Item 7. Financial Statements, Pro Forma Financial Statements and Exhibits.
(a) Financial Statements of Business Acquired.
Not applicable.
(b) Pro Forma Financial Information.
Not applicable.
(c) Exhibits.
99.1 Press Release dated April 29, 1999.
<PAGE>
SIGNATURES
Pursuant to the requirements of the Securities Exchange Act of 1934, the
Registrants have duly caused this report to be signed on their behalf by the
undersigned thereunto duly authorized.
FRONTIERVISION HOLDINGS, L.P.
Date: April 30, 1999
By: FrontierVision Partners, L.P., its general partner,
By: FVP GP, L.P., its general partner
By: FrontierVision Inc., its general partner
By: /s/ ALBERT D. FOSBENNER
---------------------------
Albert D. Fosbenner
Vice President and Treasurer
FRONTIERVISION HOLDINGS CAPITAL CORPORATION
Date: April 30, 1999 By: /s/ ALBERT D. FOSBENNER
---------------------------
Albert D. Fosbenner
Vice President and Treasurer
FRONTIERVISION HOLDINGS CAPITAL II CORPORATION
Date: April 30, 1999 By: /s/ ALBERT D. FOSBENNER
---------------------------
Albert D. Fosbenner
Vice President and Treasurer
Exhibit 99.1
FOR IMMEDIATE RELEASE
FRONTIERVISION HOLDINGS, L.P.
ANNOUNCES COMMENCEMENT OF EXCHANGE OFFER
DENVER, CO (BUSINESSWIRE) - April 29, 1999
FrontierVision Holdings, L.P. ("Holdings") and FrontierVision Holdings Capital
II Corporation (collectively, the "Issuers") announced the commencement of their
exchange offer (the "Exchange Offer") to exchange $91,298,000 aggregate
principal amount at maturity of the Issuers' 11-7/8% Senior Discount Notes due
2007, Series B (the "Exchange Notes"), which have been registered under the
Securities Act of 1933, as amended (the "Securities Act), for $91,298,000
aggregate principal amount at maturity of the Issuers' 11-7/8% Senior Discount
Notes due 2007, Series B (the "Old Notes"), which were issued and sold on
December 9, 1998 in a transaction exempt from registration under the Securities
Act.
The Securities and Exchange Commission declared the Issuers' Registration
Statement on Form S-4 effective today, April 29, 1999, and the Issuers promptly
commenced the Exchange Offer.
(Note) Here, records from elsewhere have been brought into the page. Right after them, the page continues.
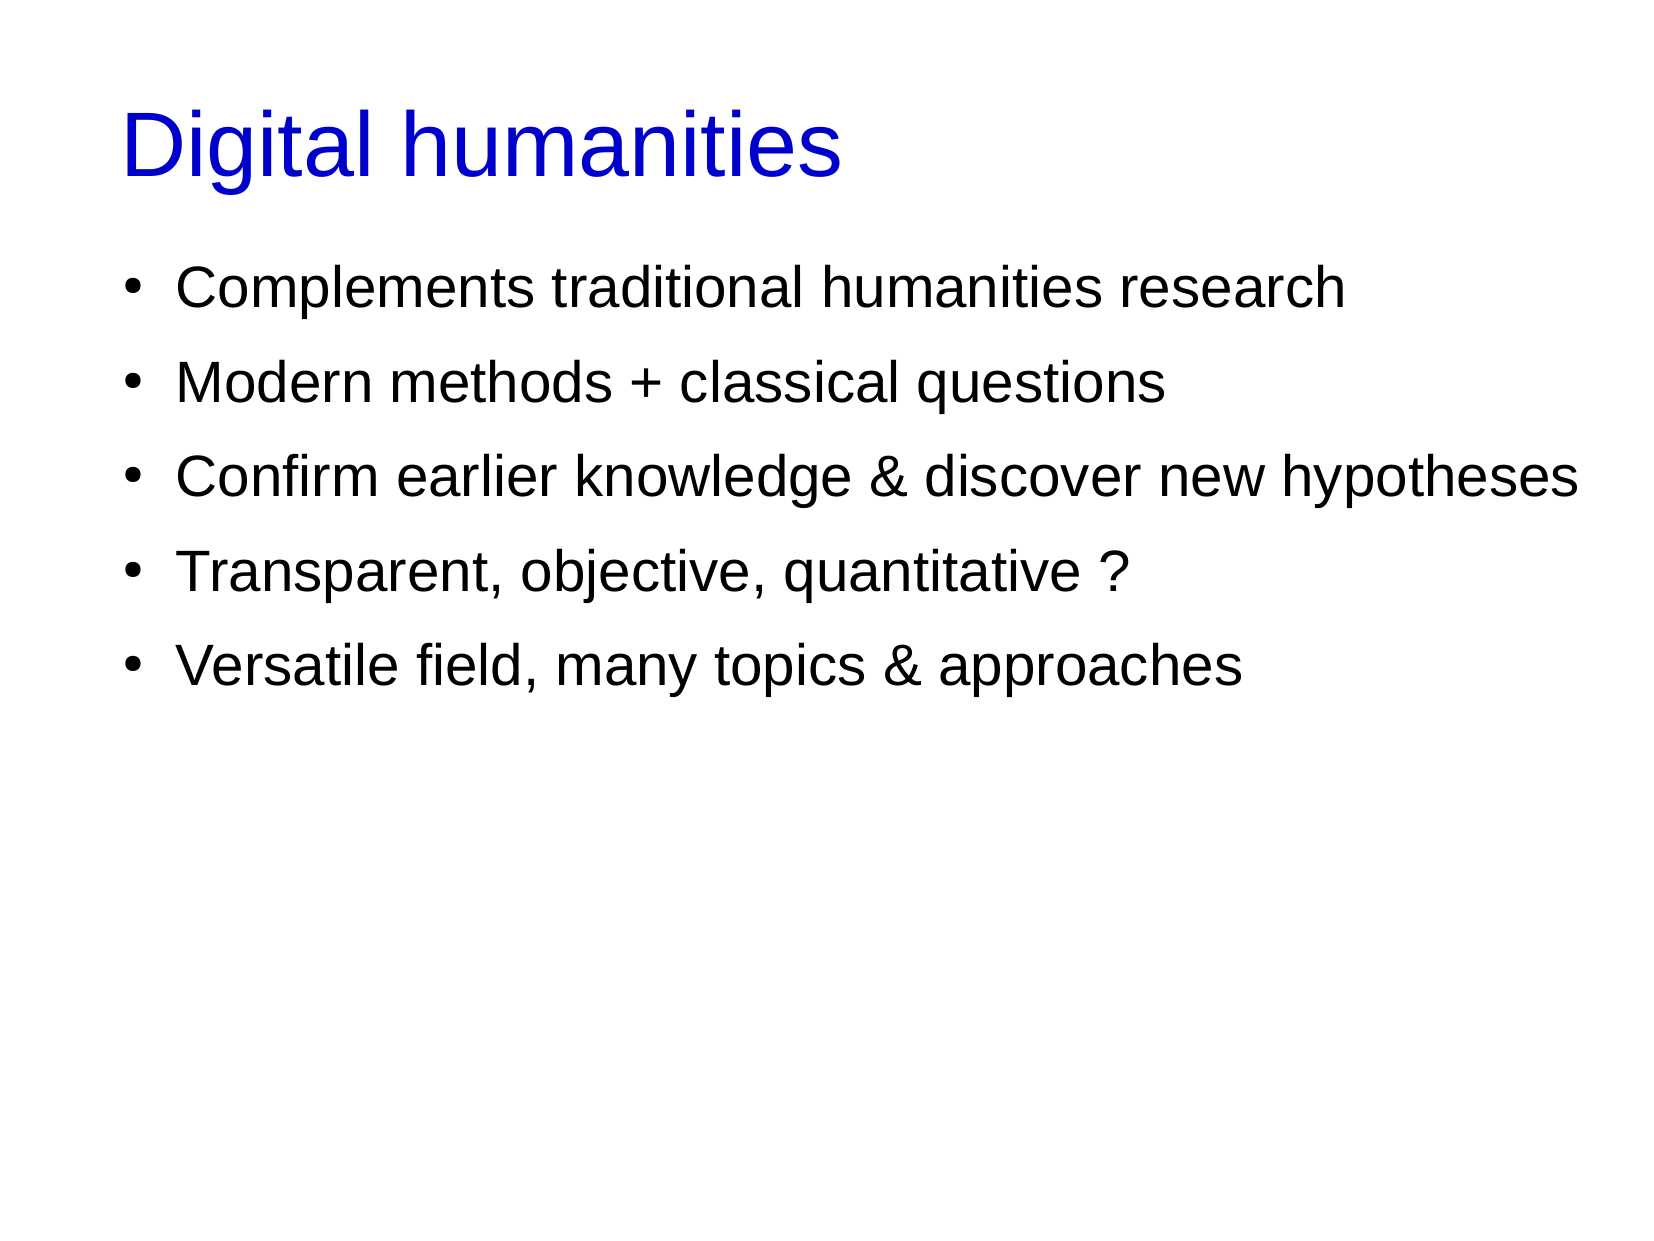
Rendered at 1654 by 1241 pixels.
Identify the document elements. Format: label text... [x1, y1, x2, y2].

list Complements traditional humanities research Modern methods + classical questions Confirm earlier knowledge & discover new hypotheses Transparent, objective, quantitative ? Versatile field, many topics & approaches [105, 255, 1606, 1135]
title Digital humanities [120, 79, 1609, 211]
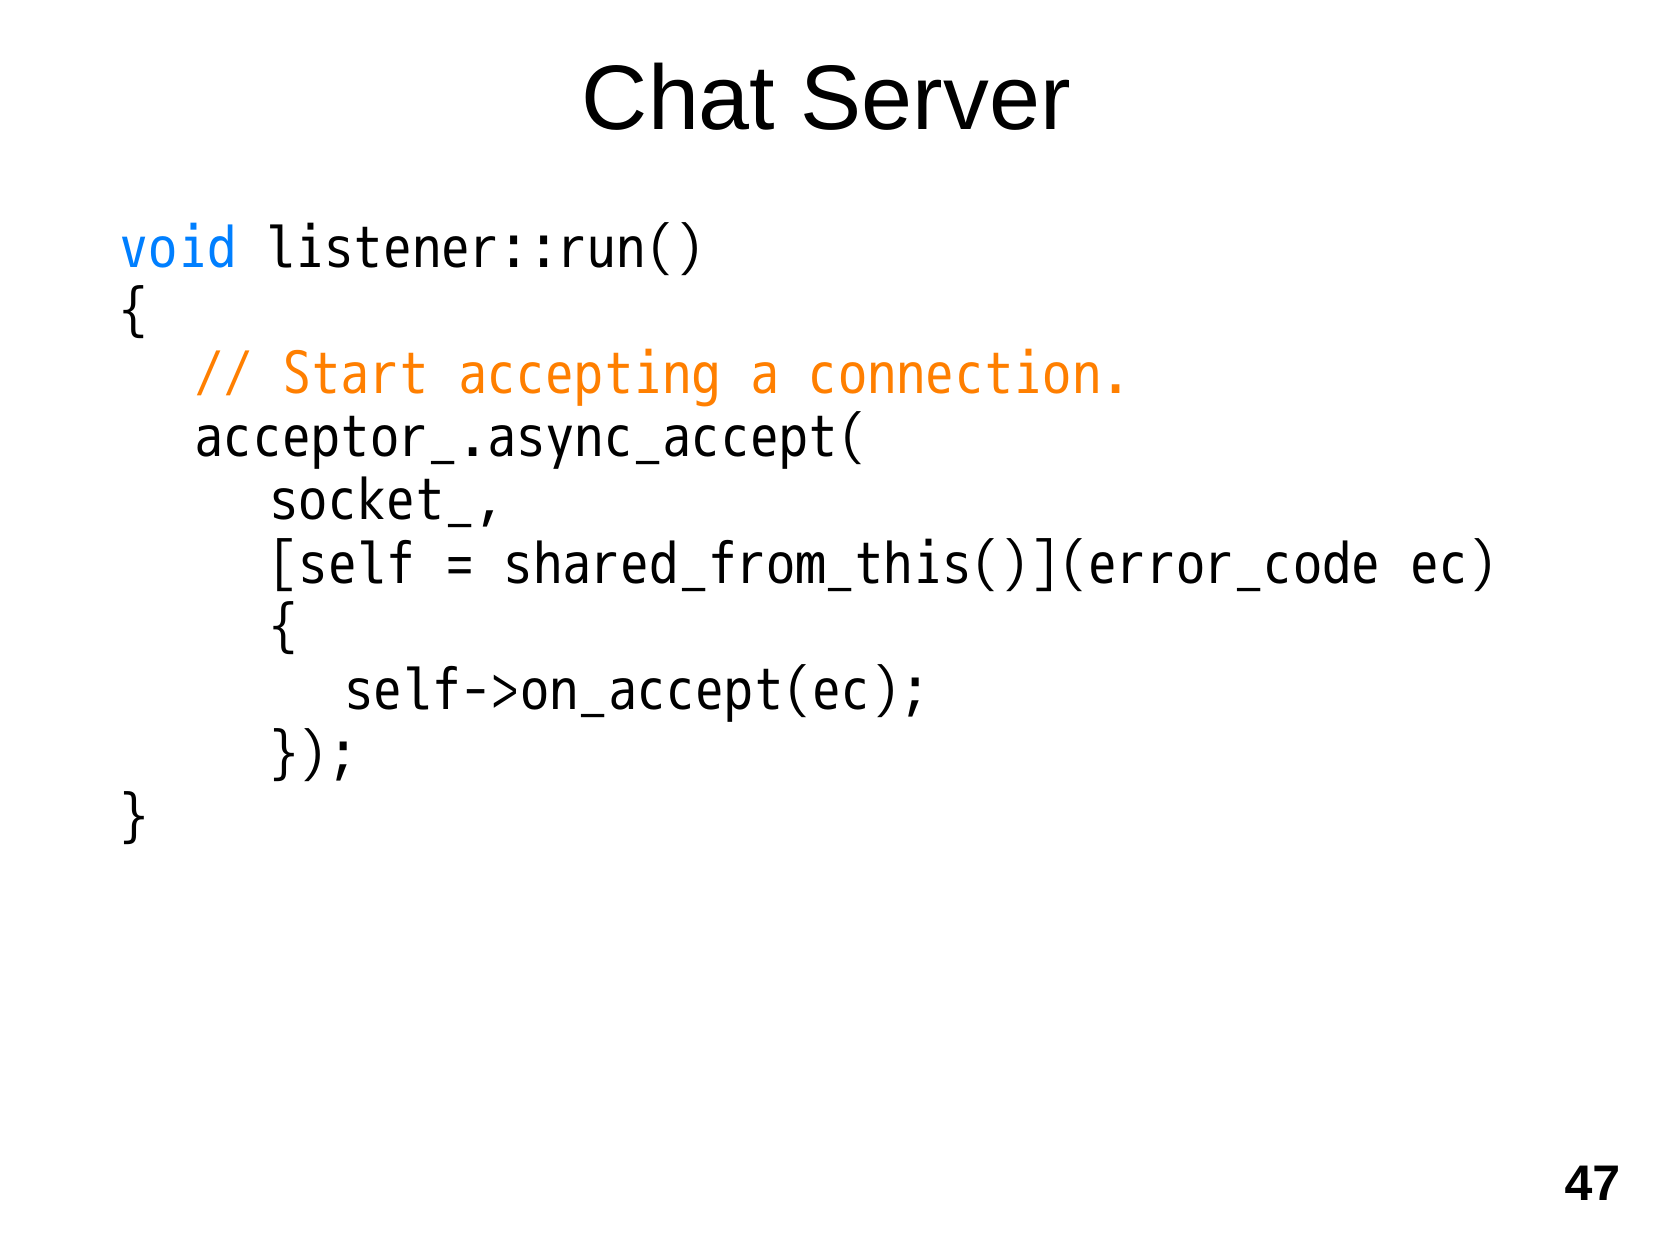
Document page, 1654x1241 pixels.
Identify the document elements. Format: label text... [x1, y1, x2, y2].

text_box void listener::run() { // Start accepting a connection. acceptor_.async_accept( socket_, [self = shared_from_this()](error_code ec) { self->on_accept(ec); }); } [104, 210, 1575, 948]
title Chat Server [82, 15, 1571, 181]
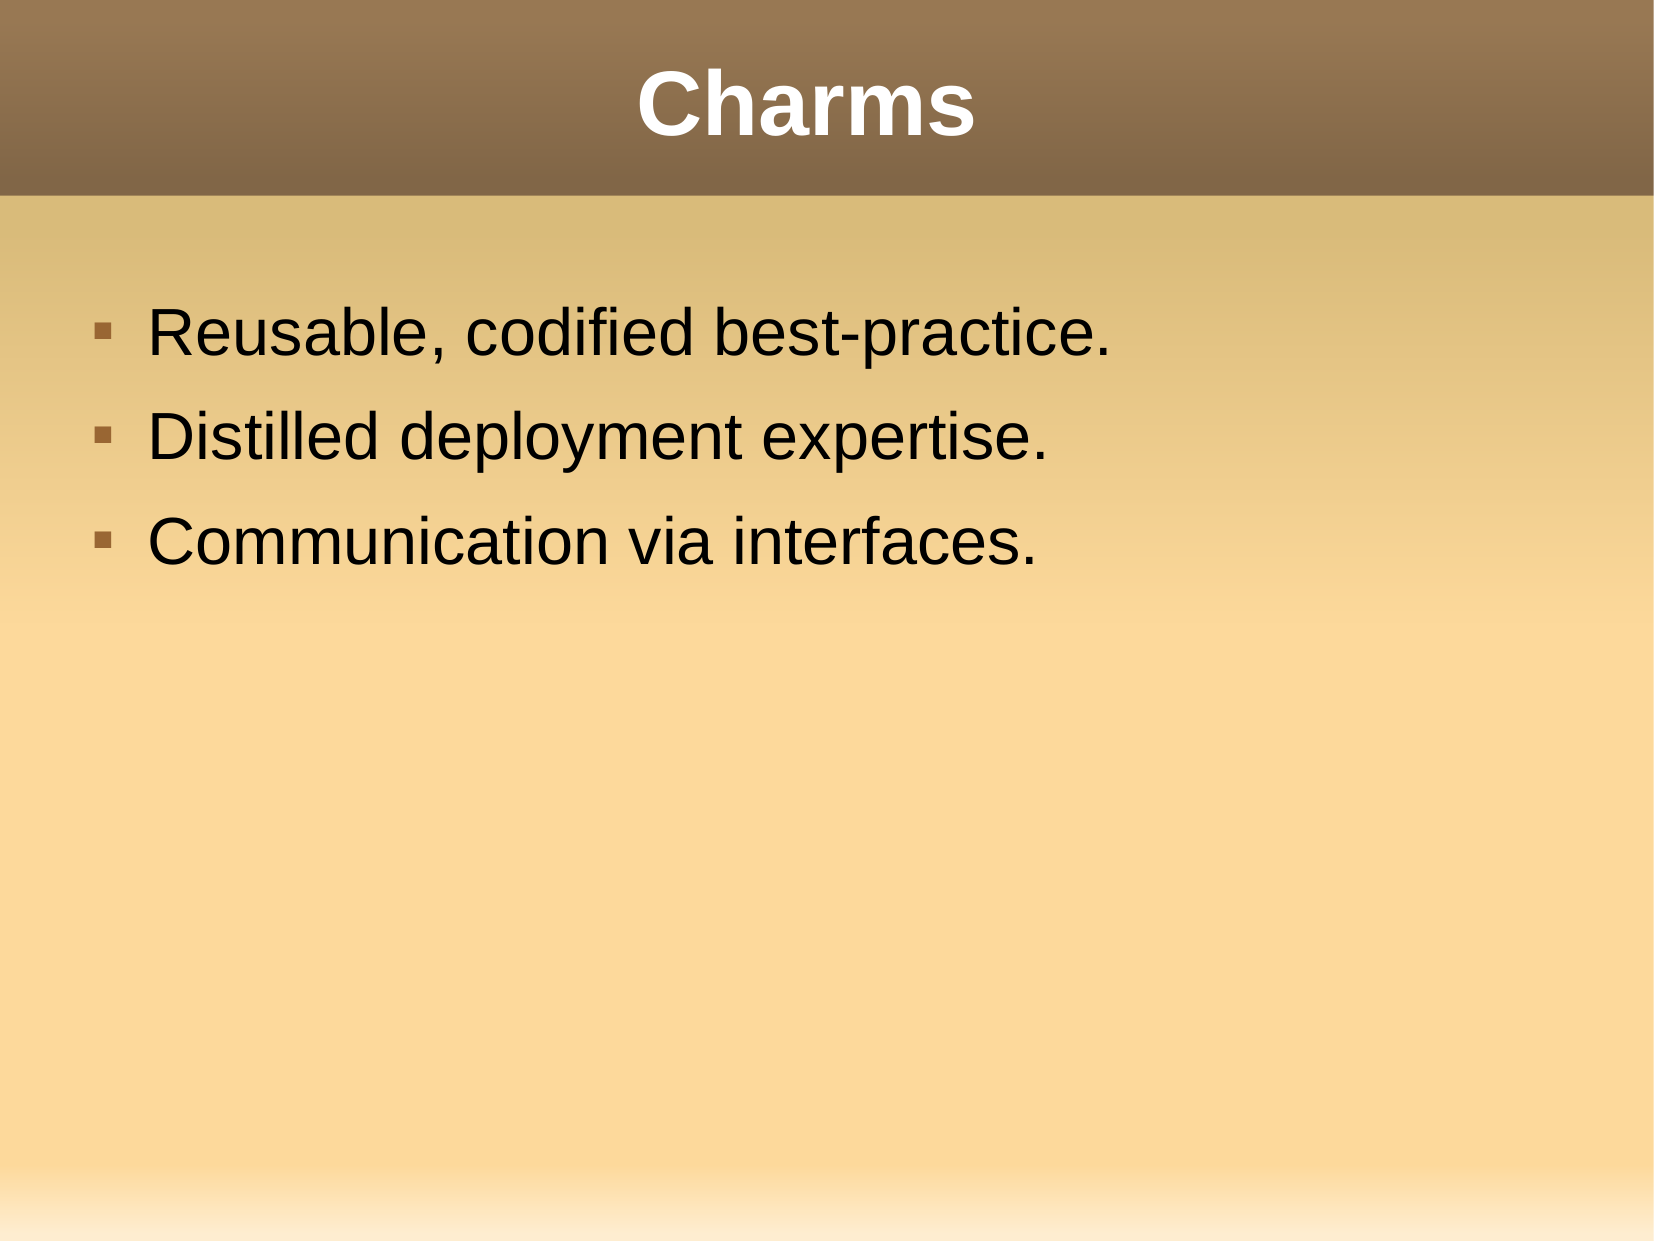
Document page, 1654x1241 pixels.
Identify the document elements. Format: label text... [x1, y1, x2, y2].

The Exchange Offer shall be held open until June
4, 1999, at 5:00 P.M. EST, unless extended by the Issuers to a later date (the
"Expiration Date"). Holders of Old Notes wishing to participate in the Exchange
Offer prior to the Expiration Date should contact U.S. Bank Trust National
Association (the "Exchange Agent") to receive a copy of the Prospectus and
Letter of Transmittal that fully set forth the terms and conditions of the
Exchange Offer. The Exchange Agent may be reached at 1 (800) 934-6802.
FrontierVision Operating Partners, L.P., a wholly-owned subsidiary of Holdings,
one of the 20 largest multiple cable system operators in the United States,
serves more than 695,000 customers, primarily in Ohio, Kentucky and Maine.